A standard gentamicin starting dose of 7 mg/kg based on TBW (or on ABW in obese patients) appears to be the optimal strategy for increasing the PTA after the first administration in both adults and children older than 1 month, including critically ill patients, although we found no studies that showed a correlation between PK/PD target attainment and clinical success. Higher starting doses may further increase the PTA but evidence for improved clinical efficacy is lacking while the risk of nephrotoxicity is likely to increase. To reduce the risk of nephrotoxicity, the optimal dosing interval for each patient should be established using TDM, targeting a Cmin of at least <2 mg/L but preferably <0.5–1 mg/L. TDM to optimize the probability of PK/PD target attainment is advised for patients with highly variable pharmacokinetics, including patients from all subpopulations that are critically ill (such as elderly, children and neonates) and patients on IHD. Despite numerous recent PPK studies in specific subpopulations, the optimal PK/PD target for efficacy is still unclear for the clinical setting in which gentamicin is currently mostly used, that is, as part of short-term empirical combination therapy.
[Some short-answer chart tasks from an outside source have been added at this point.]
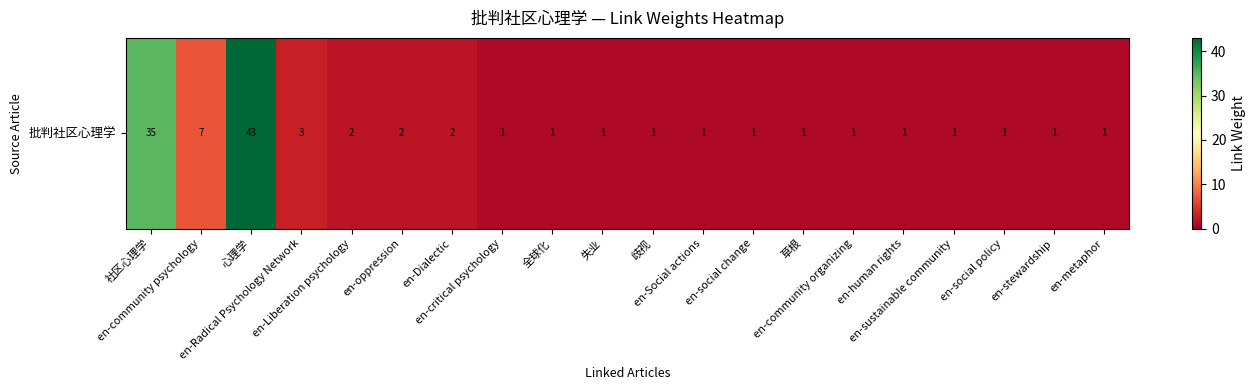

Which label corresponds to the largest value in the chart?

心理学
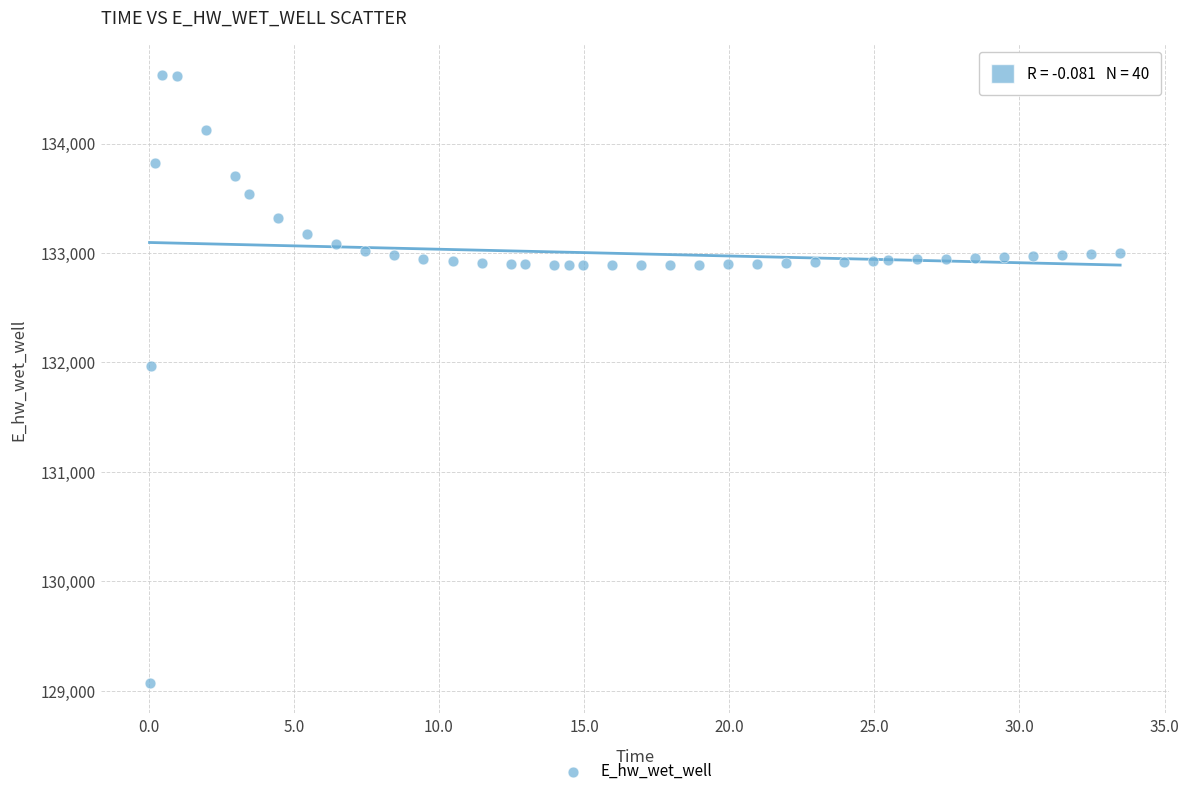

What Y value in the scatter plot is closest to 131849?

131970.0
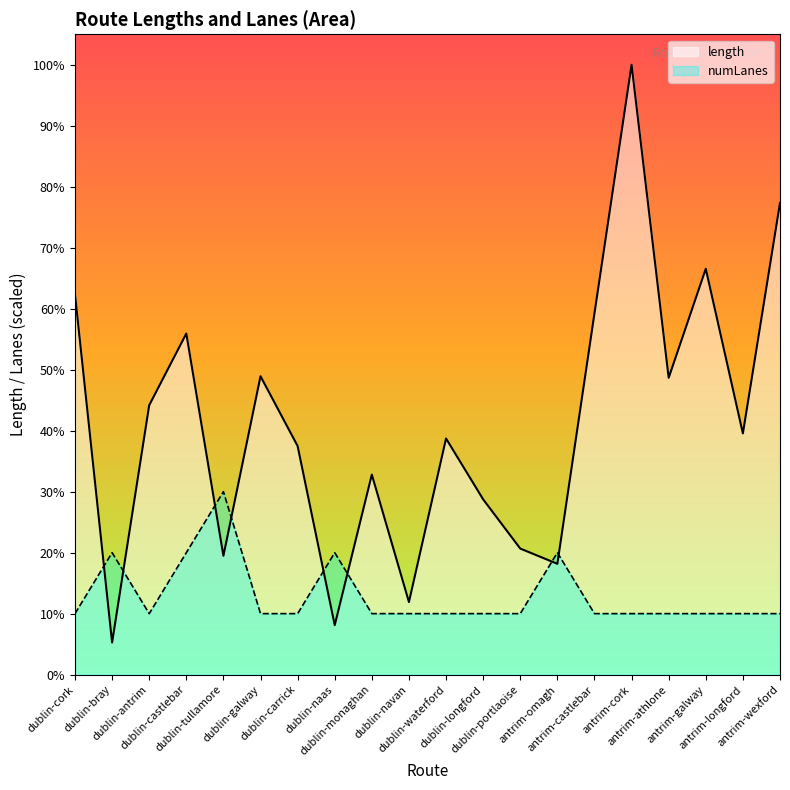

What is the minimum value for length?

199.3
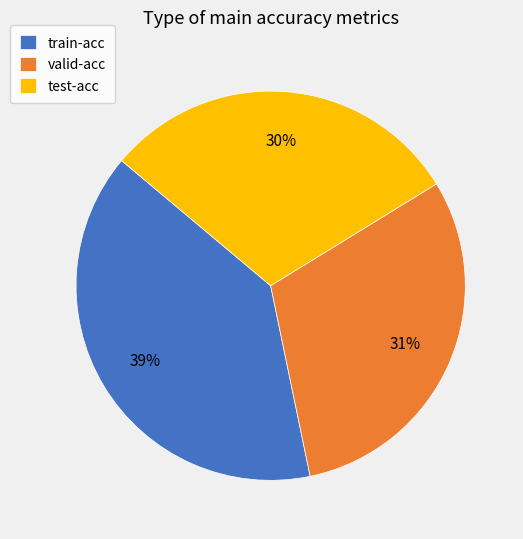

Is the sum of test-acc and valid-acc greater than half?

Yes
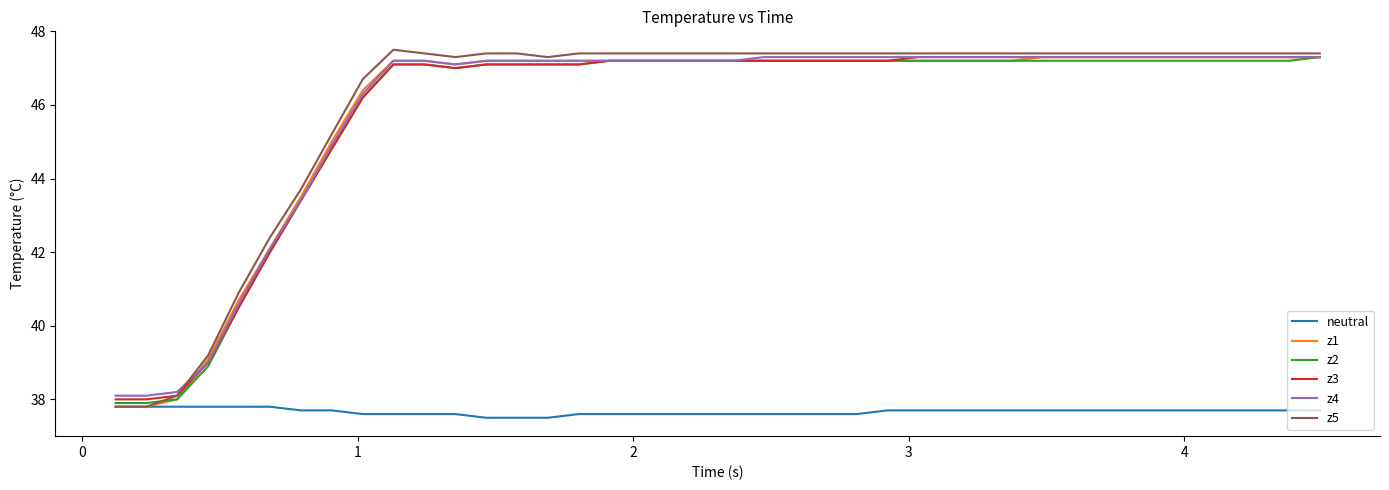

True or false: neutral and z3 cross at least once.

False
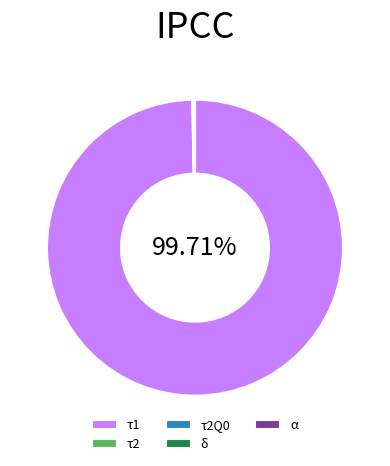

Does any single category account for the majority?

Yes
A standard intravenous gentamicin starting dose of 7 mg/kg total body weight appears to optimize the chance of reaching the exposure target after the first administration in both non-obese adults and children older than 1 month, including critically ill patients.

For obese patients, using a dosing nomogram specifically created for this population is recommended; alternatively, a gentamicin dose of 5–6 mg/kg adjusted body weight once daily can be used.

To reduce the risk of nephrotoxicity, therapeutic drug monitoring is warranted in each patient receiving more than one dose of gentamicin.

Studies are needed to establish the optimal exposure target for efficacy when gentamicin is given as part of short-term empirical combination therapy.